Vegetarian Chow Fun
Notes: Look for dried wide rice noodles, sometimes called “Pad Thai noodles” or “straight-cut,” in the Asian-food section at most supermarkets and natural-foods stores. Annie Chun's brand now makes brown rice noodles that are becoming more widely available. We like to use them in place of regular rice noodles because they have 4 grams of fiber per serving versus 0 grams in noodles made with white rice.
Shao Hsing, or Shaoxing, is a seasoned rice wine. It is available in most Asian specialty markets and in the Asian section of some larger supermarkets.
Sherry, a type of fortified wine originally from southern Spain, is an acceptable substitute. Don't use the “cooking sherry” sold in many supermarkets--it can be surprisingly high in sodium. Instead, get dry sherry that's sold with other fortified wines at your wine or liquor store.

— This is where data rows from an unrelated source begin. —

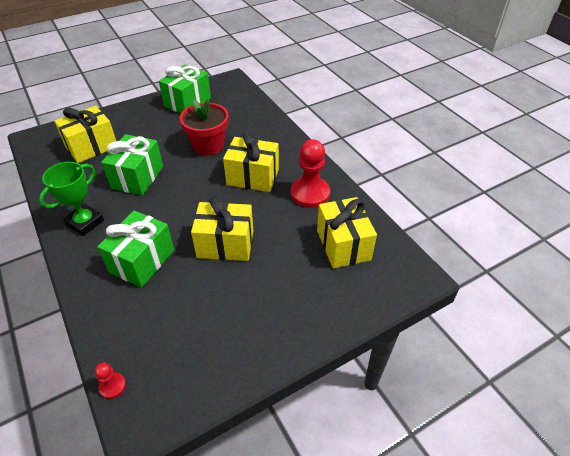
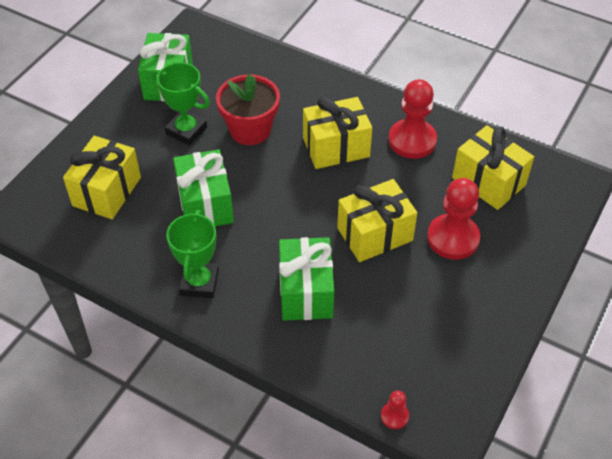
camera: 30 degrees left, 5 degrees up
none -> green trophy [152,62,210,145]
none -> red pawn [427,178,480,260]

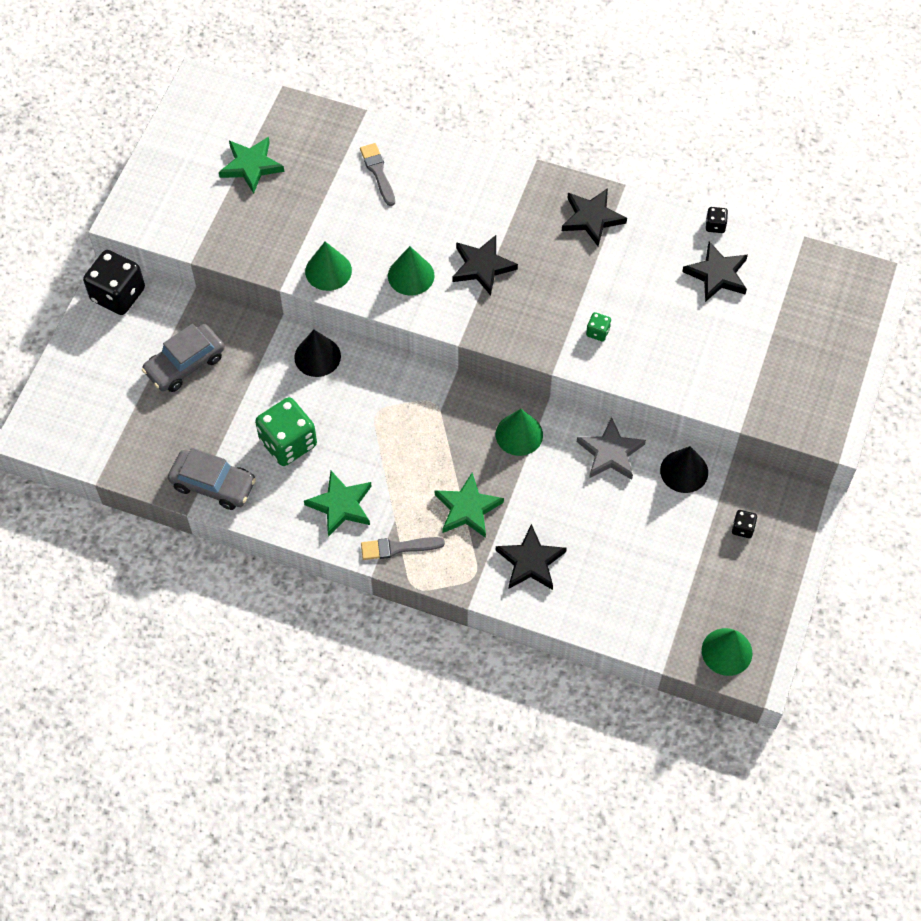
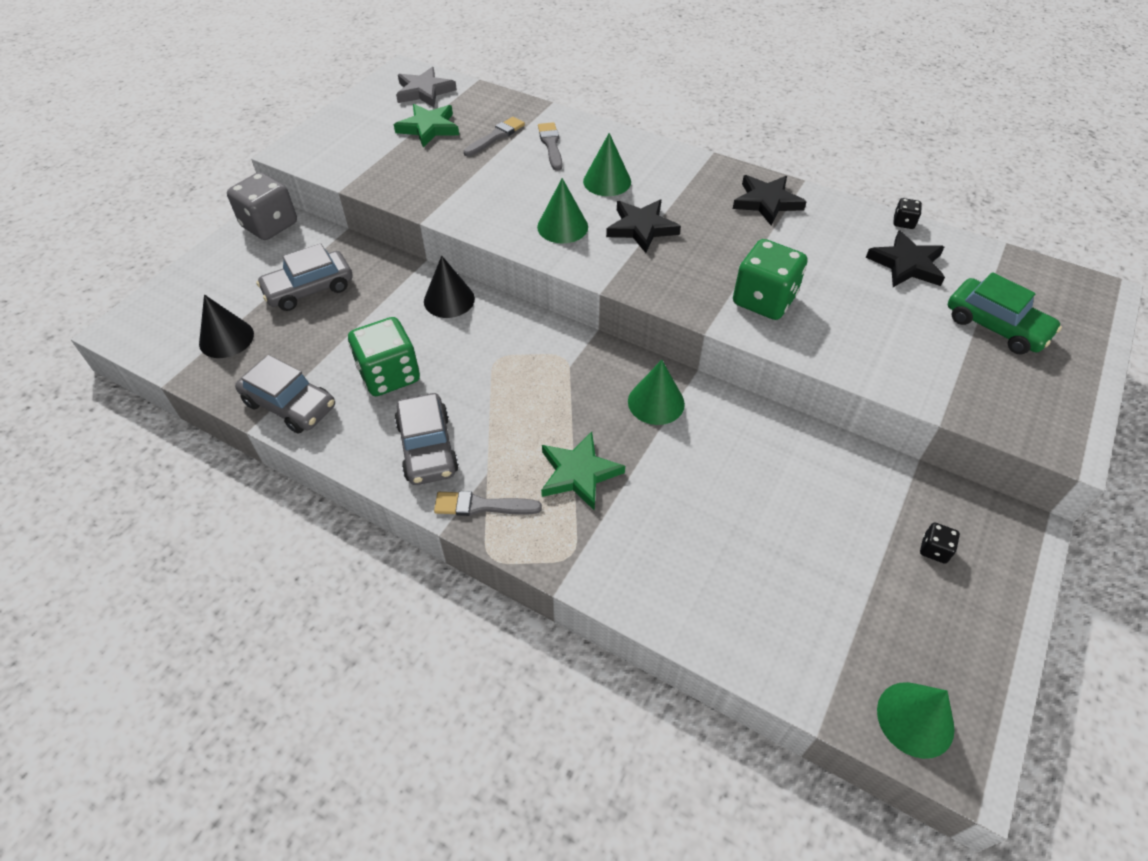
camera: 10 degrees right, 10 degrees down
black dice [83,250,145,315] -> grey dice [227,172,297,240]
green star [304,471,372,537] -> grey car [395,393,459,485]
green cone [305,242,352,291] -> green cone moved to [583,133,631,196]
black star [496,524,567,590] -> none
grey star [577,417,646,480] -> grey star moved to [396,67,457,107]
green dice [586,312,611,341] -> green dice [733,239,807,320], size x2.25
black cone [660,446,708,493] -> black cone moved to [199,294,254,358]
none -> grey brush [463,117,525,156]
none -> green car [948,272,1062,354]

Black bean-garlic sauce, a savory, salty sauce used in Chinese cooking, is made from fermented black soybeans, garlic and rice wine. Find it in the Asian-foods section of most supermarkets or at Asian markets. Refrigerate for up to 1 year.
People with celiac disease or gluten-sensitivity should use soy sauces that are labeled "gluten-free," as soy sauce may contain wheat or other gluten-containing sweeteners and flavors.